Thomas P. Dee (EMBA '96, BA '75) has big plans for his hometown waterfront.
“We’re still in our infancy,” says Dee, rapidly sketching his thoughts on paper. When talking about Buffalo’s sparkling new waterfront, he often loses himself in excitement, his pen barely keeping up with his words.
A South Buffalo kid from a blue-collar family, Dee watched his beloved city struggle for decades. Recently, however, he has also witnessed its rapid turnaround, noting the influx of younger residents and new businesses to the downtown core.
Dee is president of the Erie Canal Harbor Development Corporation (ECHDC), the state-run agency managing the rehabilitation of Buffalo’s waterfront and, at its center, the popular Canalside district at the mouth of the Buffalo River.
“Buffalo deserves this. Buffalonians deserve it,” Dee says of the re-envisioned Erie Canal Harbor, whose turn-of-the-century nickname as the western terminus of the Erie Canal was America’s “Gateway to the West.”
The first in his family to attend college, Dee worked in construction before heading to community college to further his prospects. Eventually he transferred to UB to study business.
After graduating, he landed a job as project manager at CannonDesign, a Buffalo-based global architecture firm, and traveled across the country for several high-profile projects. In 2009, he was tapped to lead the ECHDC, which was beginning to tackle the mammoth job of transforming a former industrial wasteland into what he calls “a world-class tourist destination.”
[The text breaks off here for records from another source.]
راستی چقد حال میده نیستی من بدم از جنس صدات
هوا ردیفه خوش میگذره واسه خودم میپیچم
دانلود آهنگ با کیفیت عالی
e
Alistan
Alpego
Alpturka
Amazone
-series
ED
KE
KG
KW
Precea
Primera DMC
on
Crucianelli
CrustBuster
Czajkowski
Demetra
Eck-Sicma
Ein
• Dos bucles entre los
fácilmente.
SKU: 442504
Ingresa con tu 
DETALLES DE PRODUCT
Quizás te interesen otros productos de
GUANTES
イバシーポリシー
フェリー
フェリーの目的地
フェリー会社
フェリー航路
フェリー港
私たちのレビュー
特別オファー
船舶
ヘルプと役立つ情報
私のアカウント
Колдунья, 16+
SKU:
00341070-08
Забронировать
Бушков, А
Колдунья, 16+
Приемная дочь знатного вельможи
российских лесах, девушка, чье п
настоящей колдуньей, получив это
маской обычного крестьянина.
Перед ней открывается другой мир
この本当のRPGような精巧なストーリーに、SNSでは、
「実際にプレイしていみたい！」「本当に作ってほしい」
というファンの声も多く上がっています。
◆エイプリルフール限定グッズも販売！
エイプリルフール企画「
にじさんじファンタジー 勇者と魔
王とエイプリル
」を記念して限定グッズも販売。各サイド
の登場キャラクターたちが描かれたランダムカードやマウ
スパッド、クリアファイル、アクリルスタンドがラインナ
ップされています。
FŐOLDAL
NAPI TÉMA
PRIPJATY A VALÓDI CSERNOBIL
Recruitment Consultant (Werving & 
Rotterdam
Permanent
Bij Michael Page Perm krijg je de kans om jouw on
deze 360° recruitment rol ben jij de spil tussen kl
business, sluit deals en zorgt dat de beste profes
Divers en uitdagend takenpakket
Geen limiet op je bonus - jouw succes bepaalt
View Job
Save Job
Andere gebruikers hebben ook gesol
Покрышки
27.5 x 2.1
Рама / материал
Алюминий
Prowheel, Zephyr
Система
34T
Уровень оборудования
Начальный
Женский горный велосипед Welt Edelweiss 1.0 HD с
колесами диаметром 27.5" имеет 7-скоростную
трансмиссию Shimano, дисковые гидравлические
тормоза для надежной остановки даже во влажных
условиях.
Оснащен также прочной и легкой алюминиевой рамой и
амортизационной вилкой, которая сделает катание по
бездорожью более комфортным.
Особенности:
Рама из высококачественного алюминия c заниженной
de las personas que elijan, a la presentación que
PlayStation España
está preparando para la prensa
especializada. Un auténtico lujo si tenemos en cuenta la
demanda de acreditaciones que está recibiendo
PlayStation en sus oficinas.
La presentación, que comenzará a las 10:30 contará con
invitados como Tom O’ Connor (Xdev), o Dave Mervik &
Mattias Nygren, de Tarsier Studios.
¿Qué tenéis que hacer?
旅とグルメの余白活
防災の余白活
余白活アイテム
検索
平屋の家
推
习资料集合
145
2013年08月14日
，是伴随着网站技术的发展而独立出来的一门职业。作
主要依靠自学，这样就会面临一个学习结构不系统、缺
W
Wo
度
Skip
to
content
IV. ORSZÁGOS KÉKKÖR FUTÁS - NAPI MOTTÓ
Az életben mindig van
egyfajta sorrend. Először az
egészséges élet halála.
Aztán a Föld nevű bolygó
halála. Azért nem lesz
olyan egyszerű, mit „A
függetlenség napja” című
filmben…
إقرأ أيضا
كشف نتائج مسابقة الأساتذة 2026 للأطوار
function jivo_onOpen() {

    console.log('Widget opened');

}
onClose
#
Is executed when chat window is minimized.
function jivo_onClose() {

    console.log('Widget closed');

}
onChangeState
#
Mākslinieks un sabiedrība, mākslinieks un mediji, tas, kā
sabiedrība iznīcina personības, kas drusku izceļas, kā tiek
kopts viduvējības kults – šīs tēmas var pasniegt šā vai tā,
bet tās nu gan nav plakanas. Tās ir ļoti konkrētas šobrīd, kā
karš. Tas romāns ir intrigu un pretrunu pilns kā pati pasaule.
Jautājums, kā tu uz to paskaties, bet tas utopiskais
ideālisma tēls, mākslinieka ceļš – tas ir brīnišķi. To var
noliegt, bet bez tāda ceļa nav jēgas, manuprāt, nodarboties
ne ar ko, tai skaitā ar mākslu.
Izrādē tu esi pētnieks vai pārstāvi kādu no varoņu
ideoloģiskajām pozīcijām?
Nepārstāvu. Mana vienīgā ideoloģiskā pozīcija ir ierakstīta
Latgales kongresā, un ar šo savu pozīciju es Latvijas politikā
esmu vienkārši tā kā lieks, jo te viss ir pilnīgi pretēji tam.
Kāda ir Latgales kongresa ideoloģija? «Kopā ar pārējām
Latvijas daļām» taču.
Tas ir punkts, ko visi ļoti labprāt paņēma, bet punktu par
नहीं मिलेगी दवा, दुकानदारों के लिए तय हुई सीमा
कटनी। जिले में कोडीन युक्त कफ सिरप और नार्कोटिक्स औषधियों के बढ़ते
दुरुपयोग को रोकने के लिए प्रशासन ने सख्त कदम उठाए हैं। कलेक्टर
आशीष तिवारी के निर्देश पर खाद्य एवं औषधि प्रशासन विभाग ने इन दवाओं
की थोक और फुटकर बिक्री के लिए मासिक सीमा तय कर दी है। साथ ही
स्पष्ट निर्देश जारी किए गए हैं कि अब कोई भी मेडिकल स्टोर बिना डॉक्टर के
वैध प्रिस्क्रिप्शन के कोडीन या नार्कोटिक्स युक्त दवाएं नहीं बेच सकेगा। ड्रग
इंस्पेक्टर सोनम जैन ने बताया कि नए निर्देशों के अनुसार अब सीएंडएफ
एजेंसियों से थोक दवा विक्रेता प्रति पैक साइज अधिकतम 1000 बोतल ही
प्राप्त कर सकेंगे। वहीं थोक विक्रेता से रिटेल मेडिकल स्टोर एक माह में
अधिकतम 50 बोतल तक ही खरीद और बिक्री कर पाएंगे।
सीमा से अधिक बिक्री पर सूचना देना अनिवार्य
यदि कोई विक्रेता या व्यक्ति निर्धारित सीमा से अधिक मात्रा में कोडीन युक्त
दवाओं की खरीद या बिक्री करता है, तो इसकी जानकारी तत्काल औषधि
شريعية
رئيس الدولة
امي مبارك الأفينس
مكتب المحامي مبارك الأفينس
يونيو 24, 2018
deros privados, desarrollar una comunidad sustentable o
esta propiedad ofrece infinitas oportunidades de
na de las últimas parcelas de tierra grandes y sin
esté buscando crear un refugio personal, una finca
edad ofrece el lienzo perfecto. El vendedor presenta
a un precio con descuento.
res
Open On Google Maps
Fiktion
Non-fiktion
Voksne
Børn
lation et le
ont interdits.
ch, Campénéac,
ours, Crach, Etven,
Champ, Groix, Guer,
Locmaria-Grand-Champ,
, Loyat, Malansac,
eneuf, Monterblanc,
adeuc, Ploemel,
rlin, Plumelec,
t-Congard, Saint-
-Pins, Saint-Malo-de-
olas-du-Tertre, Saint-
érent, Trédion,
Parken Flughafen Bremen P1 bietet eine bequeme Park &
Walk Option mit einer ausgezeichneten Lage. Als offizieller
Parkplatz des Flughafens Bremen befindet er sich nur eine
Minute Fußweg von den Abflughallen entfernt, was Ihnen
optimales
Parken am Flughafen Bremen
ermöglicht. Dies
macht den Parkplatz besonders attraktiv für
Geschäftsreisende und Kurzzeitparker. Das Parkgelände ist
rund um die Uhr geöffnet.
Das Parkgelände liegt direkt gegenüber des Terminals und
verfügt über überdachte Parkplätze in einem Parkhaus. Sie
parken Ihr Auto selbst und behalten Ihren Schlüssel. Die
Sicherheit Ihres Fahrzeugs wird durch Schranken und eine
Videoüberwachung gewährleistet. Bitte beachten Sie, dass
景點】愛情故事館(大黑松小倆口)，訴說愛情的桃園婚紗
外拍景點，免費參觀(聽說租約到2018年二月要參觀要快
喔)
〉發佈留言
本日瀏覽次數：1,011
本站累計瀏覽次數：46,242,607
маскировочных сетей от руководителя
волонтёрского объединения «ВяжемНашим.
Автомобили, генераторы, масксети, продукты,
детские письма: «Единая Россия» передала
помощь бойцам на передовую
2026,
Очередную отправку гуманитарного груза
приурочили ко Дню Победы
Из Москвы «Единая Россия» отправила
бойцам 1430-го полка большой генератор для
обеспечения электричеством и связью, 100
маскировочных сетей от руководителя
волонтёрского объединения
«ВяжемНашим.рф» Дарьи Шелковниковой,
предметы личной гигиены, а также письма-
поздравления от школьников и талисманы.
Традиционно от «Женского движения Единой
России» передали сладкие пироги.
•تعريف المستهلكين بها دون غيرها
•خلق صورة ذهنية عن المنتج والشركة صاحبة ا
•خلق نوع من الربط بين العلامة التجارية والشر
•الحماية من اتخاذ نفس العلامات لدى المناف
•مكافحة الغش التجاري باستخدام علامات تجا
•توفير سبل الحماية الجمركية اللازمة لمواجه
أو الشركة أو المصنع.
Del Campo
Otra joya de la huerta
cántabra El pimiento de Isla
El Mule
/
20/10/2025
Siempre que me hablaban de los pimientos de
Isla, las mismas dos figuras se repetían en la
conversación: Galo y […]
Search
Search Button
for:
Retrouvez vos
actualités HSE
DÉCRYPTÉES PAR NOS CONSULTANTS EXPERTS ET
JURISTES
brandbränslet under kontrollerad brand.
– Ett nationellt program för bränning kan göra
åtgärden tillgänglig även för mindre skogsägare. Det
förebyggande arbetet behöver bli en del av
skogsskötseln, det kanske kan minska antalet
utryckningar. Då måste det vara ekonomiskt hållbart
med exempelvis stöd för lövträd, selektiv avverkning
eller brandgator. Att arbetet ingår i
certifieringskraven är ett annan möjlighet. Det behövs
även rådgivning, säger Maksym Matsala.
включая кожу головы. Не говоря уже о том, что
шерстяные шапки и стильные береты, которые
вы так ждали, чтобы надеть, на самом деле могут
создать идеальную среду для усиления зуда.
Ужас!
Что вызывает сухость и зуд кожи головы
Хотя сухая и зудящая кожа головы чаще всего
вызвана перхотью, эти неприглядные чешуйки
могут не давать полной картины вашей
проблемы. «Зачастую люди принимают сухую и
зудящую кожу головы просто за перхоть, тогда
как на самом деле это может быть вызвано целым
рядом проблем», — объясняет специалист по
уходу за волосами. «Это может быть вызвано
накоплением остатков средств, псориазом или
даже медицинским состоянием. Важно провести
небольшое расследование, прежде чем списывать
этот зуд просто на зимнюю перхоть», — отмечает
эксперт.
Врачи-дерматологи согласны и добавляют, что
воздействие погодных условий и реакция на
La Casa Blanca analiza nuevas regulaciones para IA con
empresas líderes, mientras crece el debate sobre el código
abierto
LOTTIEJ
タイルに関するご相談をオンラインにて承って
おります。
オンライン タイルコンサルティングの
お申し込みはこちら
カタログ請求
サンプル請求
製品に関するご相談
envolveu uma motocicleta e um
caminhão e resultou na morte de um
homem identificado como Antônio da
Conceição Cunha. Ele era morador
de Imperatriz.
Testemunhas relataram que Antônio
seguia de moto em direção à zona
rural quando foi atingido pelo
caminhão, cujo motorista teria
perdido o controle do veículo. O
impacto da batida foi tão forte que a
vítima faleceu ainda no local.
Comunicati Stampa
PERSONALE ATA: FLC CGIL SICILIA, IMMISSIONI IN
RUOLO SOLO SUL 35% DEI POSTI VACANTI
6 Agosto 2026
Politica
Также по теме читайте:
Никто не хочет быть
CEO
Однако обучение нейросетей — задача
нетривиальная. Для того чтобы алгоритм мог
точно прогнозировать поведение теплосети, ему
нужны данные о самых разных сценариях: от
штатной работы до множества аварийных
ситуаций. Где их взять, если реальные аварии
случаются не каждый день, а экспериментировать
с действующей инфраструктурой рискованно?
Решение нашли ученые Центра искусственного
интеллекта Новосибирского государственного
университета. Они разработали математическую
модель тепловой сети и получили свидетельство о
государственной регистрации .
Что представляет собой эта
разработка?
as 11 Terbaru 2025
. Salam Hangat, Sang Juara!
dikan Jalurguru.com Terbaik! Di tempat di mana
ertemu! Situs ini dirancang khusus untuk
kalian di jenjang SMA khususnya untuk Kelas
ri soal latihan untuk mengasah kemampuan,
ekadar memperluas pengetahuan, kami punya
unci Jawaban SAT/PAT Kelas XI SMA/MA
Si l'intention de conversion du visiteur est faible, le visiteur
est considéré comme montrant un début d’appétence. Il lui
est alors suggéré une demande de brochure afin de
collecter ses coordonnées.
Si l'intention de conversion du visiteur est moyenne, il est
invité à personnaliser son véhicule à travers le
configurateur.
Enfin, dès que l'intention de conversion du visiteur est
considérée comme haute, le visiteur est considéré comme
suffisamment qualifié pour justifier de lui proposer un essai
With a small staff, Dee oversees all design, engineering and construction for what has become one of Buffalo’s largest urban redevelopment undertakings. The projects—which must follow the ECHDC’s guiding principles to provide public access and activities, four-season friendliness and partnerships with private development—include historically correct canals that extend the waterway into the heart of the larger $249 million Canalside entertainment district project.
What used to be only sketches of a prosperous future for Buffalo are now becoming reality, Dee adds. “People are already saying they’ve never seen anything like this in their lifetimes.”
The going hasn’t always been easy, he admits, but building such large-scale infrastructure for the future is incredibly fulfilling. “This is my legacy,” he says proudly.